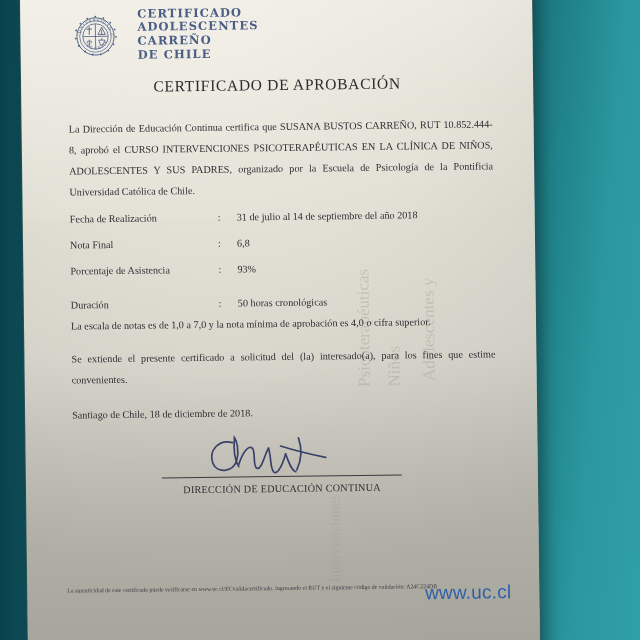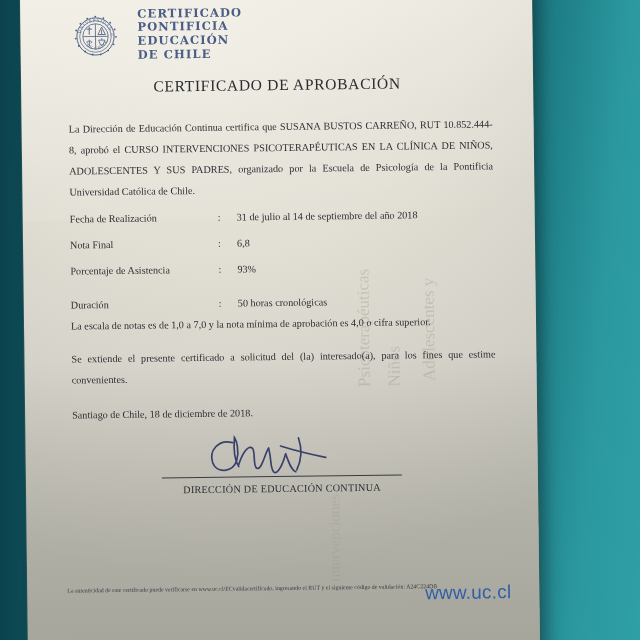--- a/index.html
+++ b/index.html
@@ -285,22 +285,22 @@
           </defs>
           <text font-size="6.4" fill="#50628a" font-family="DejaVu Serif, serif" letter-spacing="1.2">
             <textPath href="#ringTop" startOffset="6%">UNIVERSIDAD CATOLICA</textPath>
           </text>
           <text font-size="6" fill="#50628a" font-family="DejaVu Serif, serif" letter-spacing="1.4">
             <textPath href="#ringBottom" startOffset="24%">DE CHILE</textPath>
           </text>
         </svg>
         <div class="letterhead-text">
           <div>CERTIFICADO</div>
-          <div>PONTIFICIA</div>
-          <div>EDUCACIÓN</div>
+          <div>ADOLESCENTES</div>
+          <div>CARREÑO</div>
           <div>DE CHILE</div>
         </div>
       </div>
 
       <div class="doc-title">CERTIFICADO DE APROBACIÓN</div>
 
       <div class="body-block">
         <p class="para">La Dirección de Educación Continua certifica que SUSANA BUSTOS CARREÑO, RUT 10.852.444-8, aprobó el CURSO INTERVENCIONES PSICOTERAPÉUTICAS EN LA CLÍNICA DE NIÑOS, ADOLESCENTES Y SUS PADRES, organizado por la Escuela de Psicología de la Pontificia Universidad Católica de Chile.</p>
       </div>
---
- **EXERCISE INSTRUCTIONS**
Each entry should be copied exactly as written, though any pictures stay out.

- **WRITTEN REPLY**
--- a/index.html
+++ b/index.html
@@ -285,22 +285,22 @@
           </defs>
           <text font-size="6.4" fill="#50628a" font-family="DejaVu Serif, serif" letter-spacing="1.2">
             <textPath href="#ringTop" startOffset="6%">UNIVERSIDAD CATOLICA</textPath>
           </text>
           <text font-size="6" fill="#50628a" font-family="DejaVu Serif, serif" letter-spacing="1.4">
             <textPath href="#ringBottom" startOffset="24%">DE CHILE</textPath>
           </text>
         </svg>
         <div class="letterhead-text">
           <div>CERTIFICADO</div>
-          <div>PONTIFICIA</div>
-          <div>EDUCACIÓN</div>
+          <div>ADOLESCENTES</div>
+          <div>CARREÑO</div>
           <div>DE CHILE</div>
         </div>
       </div>
 
       <div class="doc-title">CERTIFICADO DE APROBACIÓN</div>
 
       <div class="body-block">
         <p class="para">La Dirección de Educación Continua certifica que SUSANA BUSTOS CARREÑO, RUT 10.852.444-8, aprobó el CURSO INTERVENCIONES PSICOTERAPÉUTICAS EN LA CLÍNICA DE NIÑOS, ADOLESCENTES Y SUS PADRES, organizado por la Escuela de Psicología de la Pontificia Universidad Católica de Chile.</p>
       </div>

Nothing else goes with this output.